▶ _Ausgangstext_:
In dem zwangsläufigen Abrollen, das die materielle Geschichtsauffassung dem Weltgeschehen aufzwingt, hat der Wille des Herzens keinen Platz; ändert sich die mutmaßliche Wertungsfolge der Menschheit, wie sie sich stets geändert hat, so muß der blinde Mechanismus, unaufhaltsam fortlaufend, den Willen der Menschheit seinem eigenen Widerspiel entgegenschleudern.

Ziele setzen heißt Glauben. Doch das ist kein echter Glaube, der, aus Wunschumkehrung einer zeitlichen Not stammend, das Bestehende verneint, um die Weltordnung in eine Maßregel zu verwandeln. Echter Glaube stammt aus der Schöpferkraft des Herzens, aus der Phantasie der Liebe; er schafft Gesinnung, und ihr folgt willenlos das Geschehen. Niemals wird Gesinnung durch Einrichtungen erlistet; und weil der Sozialismus um Einrichtungen kämpft, bleibt er Politik; er mag Kritik üben, Mißstände beseitigen, Rechte gewinnen: niemals wird er das Erdenleben umgestalten, denn diese [18] Kraft gebührt allein der Weltanschauung, dem Glauben, der transzendenten Idee.

▶ _Aufgabe 1_: Zieh aus den Einträgen jede Zeile heraus, in der die Zeichenfolge „kern“ vorkommt. Groß- und Kleinschreibung ist dabei zu beachten.

▶ _Übungsdaten_:
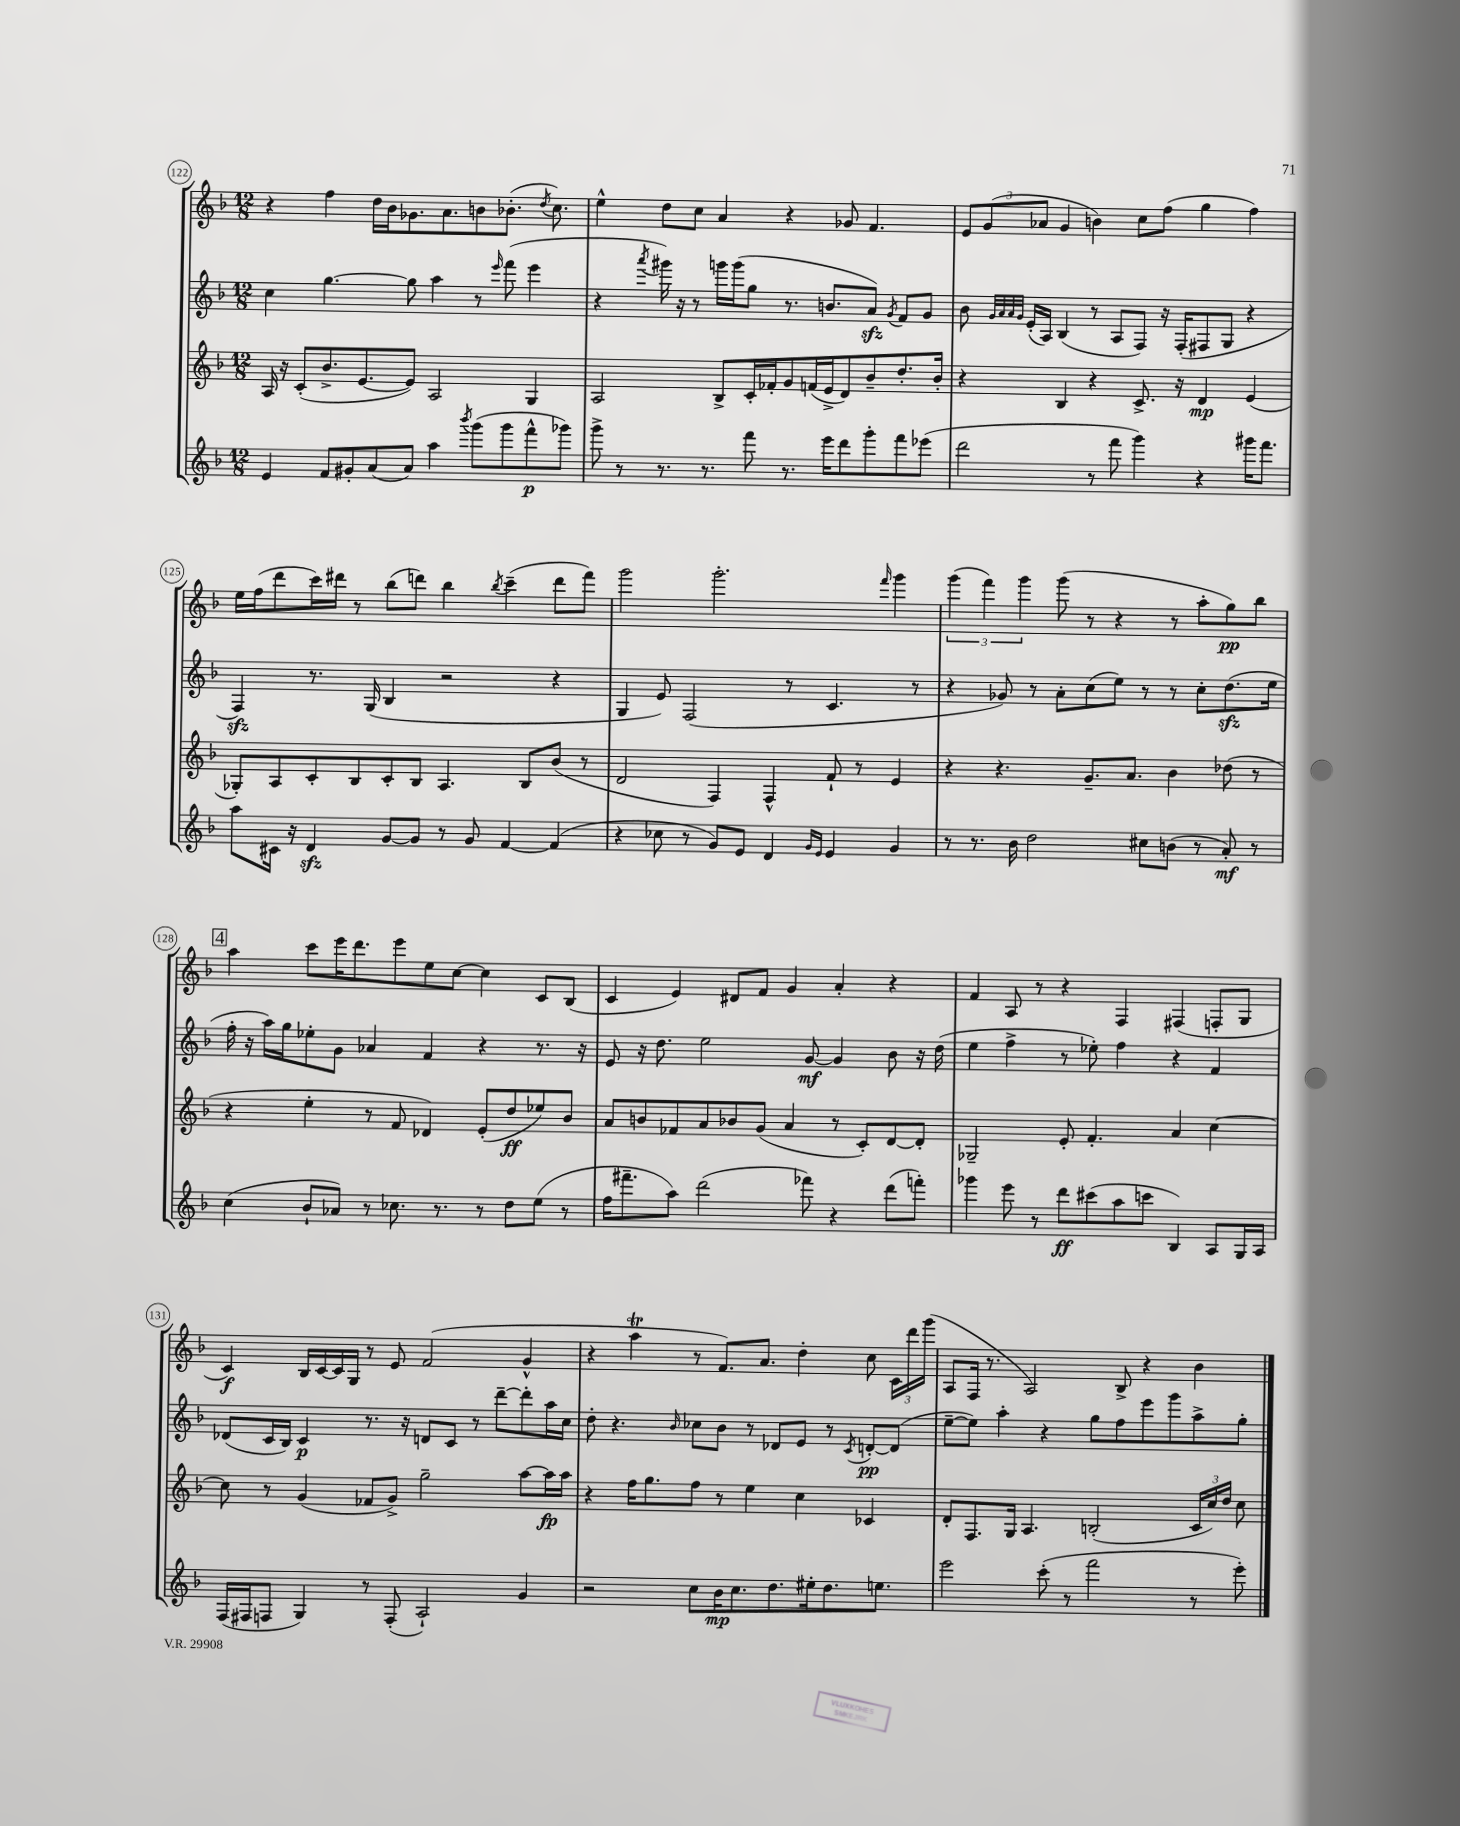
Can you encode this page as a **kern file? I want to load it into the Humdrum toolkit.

**kern	**dynam	**kern	**dynam	**kern	**dynam	**kern	**dynam
*part4	*part4	*part3	*part3	*part2	*part2	*part1	*part1
*staff4	*staff4	*staff3	*staff3	*staff2	*staff2	*staff1	*staff1
*clefG2	*	*clefG2	*	*clefG2	*	*clefG2	*
*k[b-]	*	*k[b-]	*	*k[b-]	*	*k[b-]	*
*M12/8	*	*M12/8	*	*M12/8	*	*M12/8	*
=122	=122	=122	=122	=122	=122	=122	=122
4e/	.	16A/	.	4cc\	.	4r	.
.	.	16r	.	.	.	.	.
.	.	(8c'/L	.	.	.	.	.
8f/L	.	8.b-^/	.	[4.gg\	.	4ff\	.
8g#X'/	.	.	.	.	.	.	.
.	.	[8.e/	.	.	.	.	.
(8a/	.	.	.	.	.	16dd\LL	.
.	.	.	.	.	.	16b-\J	.
8a/J)	.	8e/J])	.	8gg\]	.	8.g-X\	.
4aa\	.	2A/	.	4aa\	.	.	.
.	.	.	.	.	.	8.a\	.
8qbbb-/	.	.	.	.	.	.	.
(8ggg\L	.	.	.	8r	.	8bn\	.
.	.	.	.	16qqeee/	.	.	.
8ggg\	.	.	.	(8fff\	.	(8.b-X'\J	.
8fff^^\	p	4G/	.	4eee\	.	.	.
.	.	.	.	.	.	8qdd/	.
.	.	.	.	.	.	8.cc\)	.
8ggg-X\J)	.	.	.	.	.	.	.
=123	=123	=123	=123	=123	=123	=123	=123
8ggg^\	.	2A/	.	4r	.	4ee^^\	.
8r	.	.	.	.	.	.	.
.	.	.	.	8qaaa/	.	.	.
8.r	.	.	.	16ggg#X\)	.	8dd\L	.
.	.	.	.	16r	.	.	.
.	.	.	.	8r	.	8cc\J	.
8.r	.	.	.	.	.	.	.
.	.	8B-^/L	.	16gggn\LL	.	4a/	.
.	.	.	.	(16ggg\J	.	.	.
8fff\	.	16c'/L	.	8gg\J	.	.	.
.	.	16f-X'/J	.	.	.	.	.
8.r	.	8g/	.	8.r	.	4r	.
.	.	(16fn/L	.	.	.	.	.
16eee\KL	.	16e^/J	.	8.bn/L	.	.	.
8ddd\	.	8d/)	.	.	.	8g-X/	.
8ggg'\	.	8b-~/	.	8azz/J)	.	4.f/	.
.	.	.	.	8qg/	.	.	.
8fff\	.	8.dd'/	.	8f/L	.	.	.
(8eee-X\J	.	.	.	8g/J	.	.	.
.	.	16b-'/Jk	.	.	.	.	.
=124	=124	=124	=124	=124	=124	=124	=124
2ddd\	.	4r	.	8b-\	.	12e/L	.
.	.	.	.	.	.	(12g/	.
.	.	.	.	32qqg/LLL	.	.	.
.	.	.	.	32qqa/	.	.	.
.	.	.	.	32qqa/	.	.	.
.	.	.	.	32qqg/JJJ	.	.	.
.	.	.	.	(16e'/LL	.	.	.
.	.	.	.	.	.	12a-X/J	.
.	.	.	.	16A/JJ)	.	.	.
.	.	4B-/	.	(4B-/	.	4g/	.
8r	.	4r	.	8r	.	4bn\)	.
8fff\	.	.	.	8A/L	.	.	.
4ggg\)	.	8.c^/	.	8F/J)	.	8cc\L	.
.	.	.	.	16r	.	(8ff\J	.
.	.	16r	.	(16F'/KL	.	.	.
4r	.	4d/	mp	8F#X/	.	4gg\	.
.	.	.	.	8G/J	.	.	.
16ggg#X\KL	.	(4e/	.	4r	.	4ff\)	.
8.fff\J	.	.	.	.	.	.	.
!!LO:LB:g=z
=125	=125	=125	=125	=125	=125	=125	=125
8aa\L	.	8G-X'/L)	.	4Fzz/)	.	16ee\LL	.
.	.	.	.	.	.	(16ff\J	.
16c#X\Jk	.	8A/	.	.	.	8ddd\	.
16r	.	.	.	.	.	.	.
4dzz/	.	8c'/	.	8.r	.	16ccc\L)	.
.	.	.	.	.	.	16ddd#X\JJ	.
.	.	8B-/	.	.	.	8r	.
.	.	.	.	(16G/	.	.	.
[8g/L	.	8c'/	.	4B-/	.	(8bb-\L	.
8g/J]	.	8B-/J	.	.	.	8dddn\J)	.
8r	.	4.A/	.	2r	.	4bb-\	.
8g/	.	.	.	.	.	.	.
.	.	.	.	.	.	8qbb-/	.
[4f/	.	.	.	.	.	(4ccc~\	.
.	.	8B-/L	.	.	.	.	.
(4f/]	.	(8b-/J	.	4r	.	8ddd\L	.
.	.	8r	.	.	.	8fff\J)	.
=126	=126	=126	=126	=126	=126	=126	=126
4r	.	2d/	.	4G/	.	2ggg\	.
8cc-X\	.	.	.	8e/)	.	.	.
8r	.	.	.	(2F/	.	.	.
8g/L)	.	4F/)	.	.	.	2.ggg'\	.
8e/J	.	.	.	.	.	.	.
4d/	.	4F^^/	.	.	.	.	.
.	.	.	.	8r	.	.	.
16qqg/LL	.	.	.	.	.	.	.
16qqe/JJ	.	.	.	.	.	.	.
4e/	.	8f`/	.	4.c/	.	.	.
.	.	8r	.	.	.	.	.
.	.	.	.	.	.	16qqfff/	.
4g/	.	4e/	.	.	.	4ggg\	.
.	.	.	.	8r	.	.	.
=127	=127	=127	=127	=127	=127	=127	=127
8r	.	4r	.	4r	.	(6ggg\	.
8.r	.	.	.	.	.	.	.
.	.	.	.	.	.	6fff\)	.
.	.	4.r	.	8g-X/)	.	.	.
16b-\	.	.	.	.	.	.	.
.	.	.	.	.	.	6ggg\	.
2dd\	.	.	.	8r	.	.	.
.	.	.	.	8a'\L	.	(8ggg\	.
.	.	8.g~/L	.	(8cc\	.	8r	.
.	.	.	.	8ee\J)	.	4r	.
.	.	8.a/J	.	.	.	.	.
8cc#X\L	.	.	.	8r	.	.	.
(8bn\J	.	4b-\	.	8r	.	8r	.
8r	.	.	.	8cc'\L	.	8aa'\L	.
8a'/)	mf	(8dd-X\	.	(8.ddzz\	.	8gg\)	pp
8r	.	8r	.	.	.	8bb-\J	.
.	.	.	.	16ee\Jk	.	.	.
!!LO:LB:g=z
!!LO:REH:place=s1:t=4
=128	=128	=128	=128	=128	=128	=128	=128
(4cc\	.	4r	.	16ff'\	.	4aa\	.
.	.	.	.	16r	.	.	.
.	.	.	.	16aa\LL)	.	.	.
.	.	.	.	16gg\J	.	.	.
8b-`/L	.	4ee'\	.	8ee-X'\	.	8ccc\L	.
8a-X/J)	.	.	.	8g\J	.	16eee\K	.
.	.	.	.	.	.	8.ddd\	.
8r	.	8r	.	4a-X/	.	.	.
8.cc-X\	.	8f/	.	.	.	8eee\	.
.	.	4d-X/)	.	4f/	.	8ee\	.
8.r	.	.	.	.	.	.	.
.	.	.	.	.	.	[8cc\J	.
8r	.	(8e'/L	.	4r	.	4cc\]	.
8dd\L	.	8dd/	ff	.	.	.	.
(8ee\J	.	8ee-X/)	.	8.r	.	8c/L	.
8r	.	8b-/J	.	.	.	(8B-/J	.
.	.	.	.	16r	.	.	.
=129	=129	=129	=129	=129	=129	=129	=129
16ff\KL	.	8a/L	.	8e/	.	4c/	.
8.fff#X~\	.	.	.	.	.	.	.
.	.	8bn/	.	16r	.	.	.
.	.	.	.	8.dd\	.	.	.
8aa\J)	.	8f-X/	.	.	.	4e/)	.
(2ddd\	.	8a/	.	2ee\	.	.	.
.	.	8b-X/	.	.	.	8d#X/L	.
.	.	(8g/J	.	.	.	8f/J	.
.	.	4a/	.	.	.	4g/	.
8fff-X\)	.	.	.	[8g/	mf	.	.
4r	.	8r	.	4g/]	.	4a'/	.
.	.	8c'/L)	.	.	.	.	.
(8ddd\L	.	[8d/	.	8b-\	.	4r	.
8fffn'\J)	.	8d'/J]	.	16r	.	.	.
.	.	.	.	(16dd\	.	.	.
=130	=130	=130	=130	=130	=130	=130	=130
4ggg-X\	.	2G-X~/	.	4ee\	.	4f/	.
8eee\	.	.	.	4ff^\	.	8A/	.
8r	.	.	.	.	.	8r	.
8ddd\L	ff	8e'/	.	8r	.	4r	.
(8ccc#X\	.	4.f'/	.	8ee-X'\)	.	.	.
8aa\	.	.	.	4ff\	.	4F/	.
8cccn\J	.	.	.	.	.	.	.
4B-/)	.	4a/	.	4r	.	(4F#X/	.
8A/L	.	[4cc\	.	4f/	.	8Fn'/L	.
16G/L	.	.	.	.	.	8G/J	.
16A/JJ	.	.	.	.	.	.	.
!!LO:LB:g=z
=131	=131	=131	=131	=131	=131	=131	=131
(16F/LL	.	8cc\]	.	(8d-X/L	.	4c/)	f
16F#X/J	.	.	.	.	.	.	.
8Fn/J	.	8r	.	16c/L	.	.	.
.	.	.	.	16B-/JJ)	.	.	.
4G/)	.	(4g/	.	4c/	p	16B-/LL	.
.	.	.	.	.	.	[16c/	.
.	.	.	.	.	.	16c/]	.
.	.	.	.	.	.	16G/JJ	.
8r	.	8f-X/L	.	8.r	.	8r	.
(8F'/	.	8g^/J)	.	.	.	8e/	.
.	.	.	.	16r	.	.	.
2A`/)	.	2gg~\	.	8dn/L	.	(2f/	.
.	.	.	.	8c/J	.	.	.
.	.	.	.	8r	.	.	.
.	.	.	.	[8ddd~\L	.	.	.
4g/	.	[8aa\L	.	8ddd'\]	.	4g^^/	.
.	.	16aa\L]	fp	16aa\L	.	.	.
.	.	16aa\JJ	.	16cc\JJ	.	.	.
=132	=132	=132	=132	=132	=132	=132	=132
2r	.	4r	.	8dd'\	.	4r	.
.	.	.	.	4.r	.	.	.
.	.	16ff\KL	.	.	.	4aat\	.
.	.	8.gg\	.	.	.	.	.
.	.	.	.	16qqb-/	.	.	.
8cc\L	.	8ff\J	.	8cc-X\L	.	8r	.
16b-\K	mp	8r	.	8b-\J	.	8.f/L)	.
8.cc\	.	.	.	.	.	.	.
.	.	4ee\	.	8r	.	.	.
.	.	.	.	.	.	8.a/J	.
8.dd\	.	.	.	8d-X/L	.	.	.
.	.	4cc\	.	8e/J	.	4dd'\	.
16ee#X'\k	.	.	.	.	.	.	.
8.dd\	.	.	.	8r	.	.	.
.	.	.	.	8qc/	.	.	.
.	.	4c-X/	.	[8dn'/L	pp	8cc\	.
8.een\J	.	.	.	.	.	.	.
.	.	.	.	(8d/J]	.	24c\LL	.
.	.	.	.	.	.	24ddd\	.
.	.	.	.	.	.	(24ggg\JJ	.
=133	=133	=133	=133	=133	=133	=133	=133
2eee\	.	8d'/L	.	[8ee~\L	.	8A/L	.
.	.	8.F/	.	8ee\J])	.	16F/Jk	.
.	.	.	.	.	.	8.r	.
.	.	.	.	4aa'\	.	.	.
.	.	16G/Jk	.	.	.	.	.
.	.	4.A/	.	.	.	2A/)	.
(8ccc'\	.	.	.	4r	.	.	.
8r	.	.	.	.	.	.	.
2fff\	.	(2Bn'/	.	8gg\L	.	.	.
.	.	.	.	8ff\	.	8B-^/	.
.	.	.	.	8eee\	.	4r	.
.	.	.	.	8ggg\	.	.	.
8r	.	24c/LL	.	8aa^\	.	4b-\	.
.	.	24cc/)	.	.	.	.	.
.	.	24dd/JJ	.	.	.	.	.
8eee'\)	.	8cc\	.	8gg'\J	.	.	.
==	==	==	==	==	==	==	==
*-	*-	*-	*-	*-	*-	*-	*-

▶ _Aufgabe 2_: Schreib aus dem Ausgangstext die Stelle von „In dem zwangsläufigen“ bis „eigenen Widerspiel entgegenschleudern.“ wortgetreu ab.

▶ _Erwartete Ausgabe 1_:
Can you encode this page as a **kern file? I want to load it into the Humdrum toolkit.
**kern	**dynam	**kern	**dynam	**kern	**dynam	**kern	**dynam

▶ _Erwartete Ausgabe 2_:
In dem zwangsläufigen Abrollen, das die materielle Geschichtsauffassung dem Weltgeschehen aufzwingt, hat der Wille des Herzens keinen Platz; ändert sich die mutmaßliche Wertungsfolge der Menschheit, wie sie sich stets geändert hat, so muß der blinde Mechanismus, unaufhaltsam fortlaufend, den Willen der Menschheit seinem eigenen Widerspiel entgegenschleudern.